September 20, 2017

Triage and the Mass Casualties of Social Security Disability

By Tai Prohaska

In mass casualty situations, such as natural disasters, triage identifies those who will die without immediate care and those whose injuries are less severe. By tending to the most severely injured first, triage saves more lives.

For the Social Security Administration (SSA), the potential mass casualties are the 1.1 million people stuck in the disability hearing backlog, waiting to learn if they will receive benefits. SSA reports that 8,699 people died while waiting for their hearing in fiscal year 2016.

The Compassionate Allowance (CAL) program is one of SSA’s early triage systems, designed to identify and speed up benefits for individuals with the most severely disabling and life-threatening conditions.

But a recent Government Accountability (GAO) report concluded that many people who qualify for the CAL program may be overlooked when they first apply.
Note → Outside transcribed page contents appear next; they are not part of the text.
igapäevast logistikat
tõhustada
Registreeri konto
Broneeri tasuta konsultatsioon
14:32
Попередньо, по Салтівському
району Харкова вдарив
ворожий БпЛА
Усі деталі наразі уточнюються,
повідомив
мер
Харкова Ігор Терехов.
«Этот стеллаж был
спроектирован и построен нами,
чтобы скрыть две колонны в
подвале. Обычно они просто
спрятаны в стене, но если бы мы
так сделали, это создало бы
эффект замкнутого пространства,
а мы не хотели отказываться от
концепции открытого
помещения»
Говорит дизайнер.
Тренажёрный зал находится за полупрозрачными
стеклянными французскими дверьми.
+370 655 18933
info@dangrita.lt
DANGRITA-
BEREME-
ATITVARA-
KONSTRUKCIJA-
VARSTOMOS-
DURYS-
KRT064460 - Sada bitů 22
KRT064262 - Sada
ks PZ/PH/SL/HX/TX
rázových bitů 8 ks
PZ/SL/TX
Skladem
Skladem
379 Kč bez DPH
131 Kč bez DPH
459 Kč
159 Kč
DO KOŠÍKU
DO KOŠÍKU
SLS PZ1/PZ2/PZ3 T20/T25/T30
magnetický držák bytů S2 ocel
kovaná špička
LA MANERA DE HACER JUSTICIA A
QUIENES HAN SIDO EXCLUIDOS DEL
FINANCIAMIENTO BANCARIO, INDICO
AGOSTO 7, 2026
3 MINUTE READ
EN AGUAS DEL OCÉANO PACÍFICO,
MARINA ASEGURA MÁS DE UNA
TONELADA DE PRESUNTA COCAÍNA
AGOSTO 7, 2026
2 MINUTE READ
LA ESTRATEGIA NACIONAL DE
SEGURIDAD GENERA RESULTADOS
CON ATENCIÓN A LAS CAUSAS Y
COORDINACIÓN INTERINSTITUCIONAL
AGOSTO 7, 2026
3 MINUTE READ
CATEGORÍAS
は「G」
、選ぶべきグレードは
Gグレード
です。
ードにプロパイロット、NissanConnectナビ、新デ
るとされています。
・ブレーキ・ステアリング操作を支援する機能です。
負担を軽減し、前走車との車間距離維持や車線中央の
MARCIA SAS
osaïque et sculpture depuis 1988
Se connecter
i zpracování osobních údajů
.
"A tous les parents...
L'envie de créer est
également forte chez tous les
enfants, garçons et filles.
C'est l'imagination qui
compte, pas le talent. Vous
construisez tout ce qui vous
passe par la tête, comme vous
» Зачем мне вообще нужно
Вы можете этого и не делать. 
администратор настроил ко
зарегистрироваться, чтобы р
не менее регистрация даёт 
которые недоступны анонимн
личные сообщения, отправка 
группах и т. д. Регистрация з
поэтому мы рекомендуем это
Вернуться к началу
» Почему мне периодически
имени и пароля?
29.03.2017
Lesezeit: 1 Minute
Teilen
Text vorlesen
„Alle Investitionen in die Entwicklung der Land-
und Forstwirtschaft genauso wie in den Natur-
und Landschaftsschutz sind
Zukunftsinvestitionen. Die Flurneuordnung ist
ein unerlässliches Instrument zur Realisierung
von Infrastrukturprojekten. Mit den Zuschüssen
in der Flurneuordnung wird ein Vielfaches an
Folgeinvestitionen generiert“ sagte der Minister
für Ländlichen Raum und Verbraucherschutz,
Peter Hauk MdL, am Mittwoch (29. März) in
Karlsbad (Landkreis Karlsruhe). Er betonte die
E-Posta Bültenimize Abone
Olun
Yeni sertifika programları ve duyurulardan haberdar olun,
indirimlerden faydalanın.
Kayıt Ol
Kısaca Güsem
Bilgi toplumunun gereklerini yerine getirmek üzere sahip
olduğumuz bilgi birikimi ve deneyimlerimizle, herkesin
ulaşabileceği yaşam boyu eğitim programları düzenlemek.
People need help when they apply for disability

Most people are denied Social Security Disability Insurance (SSDI) at the application level, and are thrust into a backlog, where they wait through the first appeal level and then an average 596 days for a hearing. The wait is 700 or more days at 20 hearing offices, including Miami (759 days), Philadelphia (737 days) and New York (730 days).

The CAL program includes 228 conditions that qualify for expedited processing, providing disability benefits in a matter of days instead of months or years. However, SSA primarily relies on software that searches for key words in claims to identify applications as eligible for CAL. If claimants include incorrect or misspelled information or don’t describe their condition using just the right words, the software may not flag a CAL condition.  According to the GAO report, SSA frequently has relied on disability advocacy organizations to bring conditions to its attention and may overlook disabling conditions for individuals who have no advocate groups supporting their particular disease.

Get help right away

One way to ensure the right level of triage occurs and allocates resources to those who need it most, is to have help early. Allsup provides a free online screening tool―empower by Allsup®, that immediately helps individuals learn their eligibility and the likelihood of obtaining SSDI benefits, guides them through the application process, identifies eligibility for SSA’s expedited programs such as CAL.

The SSA is working to reduce the backlog. The agency reports that when national hearing wait times reach an average 270 days, they will consider the backlog eliminated. That may be 270 days more than a person with a CAL condition can afford to wait.